# WORK TO BE COMPLETED:
Please transcribe the following records in full, exactly as given.

_____

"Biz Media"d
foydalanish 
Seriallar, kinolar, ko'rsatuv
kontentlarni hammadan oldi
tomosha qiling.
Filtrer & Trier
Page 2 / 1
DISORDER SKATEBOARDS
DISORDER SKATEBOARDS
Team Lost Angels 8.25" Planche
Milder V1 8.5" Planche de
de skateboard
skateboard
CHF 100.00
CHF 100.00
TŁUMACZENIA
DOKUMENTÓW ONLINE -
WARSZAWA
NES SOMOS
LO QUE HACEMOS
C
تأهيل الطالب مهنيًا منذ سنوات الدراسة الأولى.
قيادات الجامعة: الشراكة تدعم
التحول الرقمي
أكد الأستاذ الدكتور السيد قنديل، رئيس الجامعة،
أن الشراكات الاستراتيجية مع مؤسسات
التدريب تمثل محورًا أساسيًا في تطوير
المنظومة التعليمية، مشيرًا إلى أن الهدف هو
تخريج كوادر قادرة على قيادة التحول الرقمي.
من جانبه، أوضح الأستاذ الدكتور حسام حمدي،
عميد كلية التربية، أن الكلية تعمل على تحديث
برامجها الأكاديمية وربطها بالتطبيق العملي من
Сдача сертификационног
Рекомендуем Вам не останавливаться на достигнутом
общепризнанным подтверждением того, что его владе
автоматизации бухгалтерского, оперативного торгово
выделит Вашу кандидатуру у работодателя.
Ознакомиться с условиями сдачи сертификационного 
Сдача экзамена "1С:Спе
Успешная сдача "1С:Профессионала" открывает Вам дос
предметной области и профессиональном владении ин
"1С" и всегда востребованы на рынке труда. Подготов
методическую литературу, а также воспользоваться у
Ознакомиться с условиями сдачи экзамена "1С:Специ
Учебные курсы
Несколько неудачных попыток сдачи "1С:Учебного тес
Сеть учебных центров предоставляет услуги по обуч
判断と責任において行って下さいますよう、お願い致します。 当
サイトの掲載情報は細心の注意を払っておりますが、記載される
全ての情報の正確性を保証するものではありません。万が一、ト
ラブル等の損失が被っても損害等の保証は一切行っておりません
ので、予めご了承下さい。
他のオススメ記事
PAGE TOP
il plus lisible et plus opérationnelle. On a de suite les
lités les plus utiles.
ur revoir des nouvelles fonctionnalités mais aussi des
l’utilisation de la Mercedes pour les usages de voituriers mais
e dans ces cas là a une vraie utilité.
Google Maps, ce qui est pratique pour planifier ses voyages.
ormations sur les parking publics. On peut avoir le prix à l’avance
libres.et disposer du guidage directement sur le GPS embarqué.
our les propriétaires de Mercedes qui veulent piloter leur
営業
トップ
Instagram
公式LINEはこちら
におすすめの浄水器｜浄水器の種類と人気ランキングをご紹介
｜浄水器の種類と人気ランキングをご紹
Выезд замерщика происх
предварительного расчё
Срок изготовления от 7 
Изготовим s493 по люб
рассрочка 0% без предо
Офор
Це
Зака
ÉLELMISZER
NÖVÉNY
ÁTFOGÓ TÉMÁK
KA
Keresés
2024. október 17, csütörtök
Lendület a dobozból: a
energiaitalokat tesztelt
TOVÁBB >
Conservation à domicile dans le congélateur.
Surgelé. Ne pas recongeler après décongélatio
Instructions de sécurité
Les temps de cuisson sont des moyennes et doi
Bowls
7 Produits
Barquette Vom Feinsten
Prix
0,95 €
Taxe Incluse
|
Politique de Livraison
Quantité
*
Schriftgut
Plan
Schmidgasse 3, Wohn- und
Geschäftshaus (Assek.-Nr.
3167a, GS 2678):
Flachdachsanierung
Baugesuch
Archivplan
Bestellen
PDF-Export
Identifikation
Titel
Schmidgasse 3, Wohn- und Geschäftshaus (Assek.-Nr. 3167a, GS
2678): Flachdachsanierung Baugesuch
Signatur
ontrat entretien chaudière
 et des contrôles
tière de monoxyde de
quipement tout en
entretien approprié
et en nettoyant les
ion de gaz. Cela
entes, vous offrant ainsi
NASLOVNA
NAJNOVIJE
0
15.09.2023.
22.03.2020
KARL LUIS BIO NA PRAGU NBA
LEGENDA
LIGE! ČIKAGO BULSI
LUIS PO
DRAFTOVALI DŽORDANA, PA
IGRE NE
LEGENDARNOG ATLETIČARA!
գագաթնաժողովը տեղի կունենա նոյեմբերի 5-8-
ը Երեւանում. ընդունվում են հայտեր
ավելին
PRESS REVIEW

_____

# THE ANSWER:
"Biz Media"d
foydalanish 
Seriallar, kinolar, ko'rsatuv
kontentlarni hammadan oldi
tomosha qiling.
Filtrer & Trier
Page 2 / 1
DISORDER SKATEBOARDS
DISORDER SKATEBOARDS
Team Lost Angels 8.25" Planche
Milder V1 8.5" Planche de
de skateboard
skateboard
CHF 100.00
CHF 100.00
TŁUMACZENIA
DOKUMENTÓW ONLINE -
WARSZAWA
NES SOMOS
LO QUE HACEMOS
C
تأهيل الطالب مهنيًا منذ سنوات الدراسة الأولى.
قيادات الجامعة: الشراكة تدعم
التحول الرقمي
أكد الأستاذ الدكتور السيد قنديل، رئيس الجامعة،
أن الشراكات الاستراتيجية مع مؤسسات
التدريب تمثل محورًا أساسيًا في تطوير
المنظومة التعليمية، مشيرًا إلى أن الهدف هو
تخريج كوادر قادرة على قيادة التحول الرقمي.
من جانبه، أوضح الأستاذ الدكتور حسام حمدي،
عميد كلية التربية، أن الكلية تعمل على تحديث
برامجها الأكاديمية وربطها بالتطبيق العملي من
Сдача сертификационног
Рекомендуем Вам не останавливаться на достигнутом
общепризнанным подтверждением того, что его владе
автоматизации бухгалтерского, оперативного торгово
выделит Вашу кандидатуру у работодателя.
Ознакомиться с условиями сдачи сертификационного 
Сдача экзамена "1С:Спе
Успешная сдача "1С:Профессионала" открывает Вам дос
предметной области и профессиональном владении ин
"1С" и всегда востребованы на рынке труда. Подготов
методическую литературу, а также воспользоваться у
Ознакомиться с условиями сдачи экзамена "1С:Специ
Учебные курсы
Несколько неудачных попыток сдачи "1С:Учебного тес
Сеть учебных центров предоставляет услуги по обуч
判断と責任において行って下さいますよう、お願い致します。 当
サイトの掲載情報は細心の注意を払っておりますが、記載される
全ての情報の正確性を保証するものではありません。万が一、ト
ラブル等の損失が被っても損害等の保証は一切行っておりません
ので、予めご了承下さい。
他のオススメ記事
PAGE TOP
il plus lisible et plus opérationnelle. On a de suite les
lités les plus utiles.
ur revoir des nouvelles fonctionnalités mais aussi des
l’utilisation de la Mercedes pour les usages de voituriers mais
e dans ces cas là a une vraie utilité.
Google Maps, ce qui est pratique pour planifier ses voyages.
ormations sur les parking publics. On peut avoir le prix à l’avance
libres.et disposer du guidage directement sur le GPS embarqué.
our les propriétaires de Mercedes qui veulent piloter leur
営業
トップ
Instagram
公式LINEはこちら
におすすめの浄水器｜浄水器の種類と人気ランキングをご紹介
｜浄水器の種類と人気ランキングをご紹
Выезд замерщика происх
предварительного расчё
Срок изготовления от 7 
Изготовим s493 по люб
рассрочка 0% без предо
Офор
Це
Зака
ÉLELMISZER
NÖVÉNY
ÁTFOGÓ TÉMÁK
KA
Keresés
2024. október 17, csütörtök
Lendület a dobozból: a
energiaitalokat tesztelt
TOVÁBB >
Conservation à domicile dans le congélateur.
Surgelé. Ne pas recongeler après décongélatio
Instructions de sécurité
Les temps de cuisson sont des moyennes et doi
Bowls
7 Produits
Barquette Vom Feinsten
Prix
0,95 €
Taxe Incluse
|
Politique de Livraison
Quantité
*
Schriftgut
Plan
Schmidgasse 3, Wohn- und
Geschäftshaus (Assek.-Nr.
3167a, GS 2678):
Flachdachsanierung
Baugesuch
Archivplan
Bestellen
PDF-Export
Identifikation
Titel
Schmidgasse 3, Wohn- und Geschäftshaus (Assek.-Nr. 3167a, GS
2678): Flachdachsanierung Baugesuch
Signatur
ontrat entretien chaudière
 et des contrôles
tière de monoxyde de
quipement tout en
entretien approprié
et en nettoyant les
ion de gaz. Cela
entes, vous offrant ainsi
NASLOVNA
NAJNOVIJE
0
15.09.2023.
22.03.2020
KARL LUIS BIO NA PRAGU NBA
LEGENDA
LIGE! ČIKAGO BULSI
LUIS PO
DRAFTOVALI DŽORDANA, PA
IGRE NE
LEGENDARNOG ATLETIČARA!
գագաթնաժողովը տեղի կունենա նոյեմբերի 5-8-
ը Երեւանում. ընդունվում են հայտեր
ավելին
PRESS REVIEW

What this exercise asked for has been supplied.